[lbo-talk] Benazir Bhutto got missile blueprints for Pak from North Korea

uvj at vsnl.com uvj at vsnl.com
Thu Mar 10 08:06:43 PST 2005


The Asian Age

10 March 2005

I got missile blueprints for Pak: Bhutto

- By IANS

Washington, March 9: Former Pakistani Prime Minister Benazir Bhutto said that she personally brought the blueprints from North Korea for her country's missile programme, reports UPI.

In February 2004, when Abdul Qadeer Khan, father of the Pakistan's nuclear bomb, confessed to selling nuclear technology to Iran, Libya and North Korea, there were media reports suggesting that nuclear technology was given by Pakistan to North Korea in return for missiles from the communist state. Talking to a group of Pakistani journalists in Washington, Ms Bhutto said Pakistan paid "cash" for these blueprints. But Pakistani authorities might have exchanged nuclear technology for missiles later, after the US and other world powers slapped strict economic sanctions on Islamabad following the 1998 nuclear tests by India and Pakistan, she said.

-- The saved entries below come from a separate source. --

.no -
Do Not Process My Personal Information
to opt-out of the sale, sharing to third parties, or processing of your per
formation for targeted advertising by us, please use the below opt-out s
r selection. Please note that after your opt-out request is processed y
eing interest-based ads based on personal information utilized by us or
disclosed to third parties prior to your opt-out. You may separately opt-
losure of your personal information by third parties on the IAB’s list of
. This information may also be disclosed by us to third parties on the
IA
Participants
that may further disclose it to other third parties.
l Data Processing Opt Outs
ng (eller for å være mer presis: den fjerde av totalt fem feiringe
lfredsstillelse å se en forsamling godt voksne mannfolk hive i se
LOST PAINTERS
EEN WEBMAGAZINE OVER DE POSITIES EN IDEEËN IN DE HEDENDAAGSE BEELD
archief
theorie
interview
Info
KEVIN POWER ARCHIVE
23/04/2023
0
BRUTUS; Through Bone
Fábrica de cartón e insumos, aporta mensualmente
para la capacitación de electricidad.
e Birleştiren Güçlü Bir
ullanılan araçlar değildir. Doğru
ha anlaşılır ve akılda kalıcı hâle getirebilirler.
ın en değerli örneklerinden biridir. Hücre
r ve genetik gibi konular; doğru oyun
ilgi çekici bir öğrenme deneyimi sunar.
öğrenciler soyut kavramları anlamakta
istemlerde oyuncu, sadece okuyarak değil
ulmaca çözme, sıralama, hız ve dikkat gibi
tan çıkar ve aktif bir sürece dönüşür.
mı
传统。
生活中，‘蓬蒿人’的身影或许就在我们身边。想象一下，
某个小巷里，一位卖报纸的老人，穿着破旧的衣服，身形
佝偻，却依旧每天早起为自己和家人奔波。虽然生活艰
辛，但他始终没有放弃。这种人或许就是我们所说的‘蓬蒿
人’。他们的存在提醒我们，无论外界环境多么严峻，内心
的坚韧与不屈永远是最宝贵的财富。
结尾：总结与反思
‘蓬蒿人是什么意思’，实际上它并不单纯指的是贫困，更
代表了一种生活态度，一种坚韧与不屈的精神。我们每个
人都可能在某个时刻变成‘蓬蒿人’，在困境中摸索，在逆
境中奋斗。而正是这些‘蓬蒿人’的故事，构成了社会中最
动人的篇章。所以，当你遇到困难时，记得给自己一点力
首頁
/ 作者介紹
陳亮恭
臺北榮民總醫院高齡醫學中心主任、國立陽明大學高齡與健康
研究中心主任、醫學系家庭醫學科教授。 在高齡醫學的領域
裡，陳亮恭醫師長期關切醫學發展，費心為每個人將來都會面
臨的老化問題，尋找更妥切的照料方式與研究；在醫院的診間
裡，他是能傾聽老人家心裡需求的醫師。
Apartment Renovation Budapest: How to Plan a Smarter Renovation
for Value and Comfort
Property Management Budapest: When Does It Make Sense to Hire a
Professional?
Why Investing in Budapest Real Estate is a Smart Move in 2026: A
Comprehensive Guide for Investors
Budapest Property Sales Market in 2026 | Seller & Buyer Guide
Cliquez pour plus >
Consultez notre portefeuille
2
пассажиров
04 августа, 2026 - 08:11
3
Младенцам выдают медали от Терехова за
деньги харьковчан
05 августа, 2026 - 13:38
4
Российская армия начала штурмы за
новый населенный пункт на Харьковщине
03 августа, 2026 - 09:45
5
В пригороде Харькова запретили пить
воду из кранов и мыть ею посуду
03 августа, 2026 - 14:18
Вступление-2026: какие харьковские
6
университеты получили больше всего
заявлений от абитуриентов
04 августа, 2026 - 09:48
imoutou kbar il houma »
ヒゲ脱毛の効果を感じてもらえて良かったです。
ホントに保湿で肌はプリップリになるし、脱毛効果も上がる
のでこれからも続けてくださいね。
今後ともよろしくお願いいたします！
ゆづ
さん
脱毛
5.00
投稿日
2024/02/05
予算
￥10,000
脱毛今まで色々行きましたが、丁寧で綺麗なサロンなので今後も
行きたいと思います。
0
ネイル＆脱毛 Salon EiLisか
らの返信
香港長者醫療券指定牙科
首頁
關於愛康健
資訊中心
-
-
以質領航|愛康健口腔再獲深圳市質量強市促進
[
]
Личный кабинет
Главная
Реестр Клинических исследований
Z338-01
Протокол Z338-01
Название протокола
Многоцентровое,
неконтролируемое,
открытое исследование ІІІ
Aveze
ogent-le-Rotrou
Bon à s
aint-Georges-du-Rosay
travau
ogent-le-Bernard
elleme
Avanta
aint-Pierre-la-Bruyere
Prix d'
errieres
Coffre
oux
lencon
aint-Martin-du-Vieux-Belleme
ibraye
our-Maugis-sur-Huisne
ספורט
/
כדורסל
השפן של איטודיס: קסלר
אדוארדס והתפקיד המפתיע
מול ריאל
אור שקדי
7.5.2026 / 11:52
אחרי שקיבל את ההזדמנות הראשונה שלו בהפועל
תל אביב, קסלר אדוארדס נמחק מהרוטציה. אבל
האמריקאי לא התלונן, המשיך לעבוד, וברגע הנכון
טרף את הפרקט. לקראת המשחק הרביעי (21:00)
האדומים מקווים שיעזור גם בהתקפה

Ms Bhutto's political rival, Mr Nawaz Sharif, was in power then. "It is quite possible that in 1998, when we were facing a financial crunch because of our nuclear tests, this (exchange of nuclear technology for missiles) might have happened, but not by us. I was out of the government by then, but I have read press reports saying that this has been done. Rather, this has been indirectly admitted in Khan's confession," said Ms Bhutto referring to Khan's televised confession on February 6, 2004.

A state department official when asked for her statement said that Ms Bhutto's "remarks were interesting," but declined to comment further. The former Pakistani Prime Minister said that in 1989 her government formed a missile technology board, which produced only short-range missiles that did not violate the international restrictions on the technology.

Ms Bhutto said in 1993, when she was going to North Korea as Pakistan's Prime Minister, Pakistani scientists working on the country's nuclear and missile programmes asked her to bring blueprints of North Korean missiles that had a longer range than those Pakistan already had.

"These were not nuclear missiles but had the capability to carry nuclear weapons," she said. These were blueprints for short - and medium - range missiles, which Pakistan's archrival, India, did not have at that stage. Initially she was reluctant to ask North Koreans for the blueprints of the missiles. "I told them, our policy is to have parity with India. Unless India tests those missiles, we should not. But I was told that we would not make these missiles. We will only make preparations," said Ms Bhutto. The former Prime Minister, whose father was hanged by military ruler, Gen. Zia ul Huq, and who herself is prevented from returning to Pakistan by Gen. Pervez Musharraf.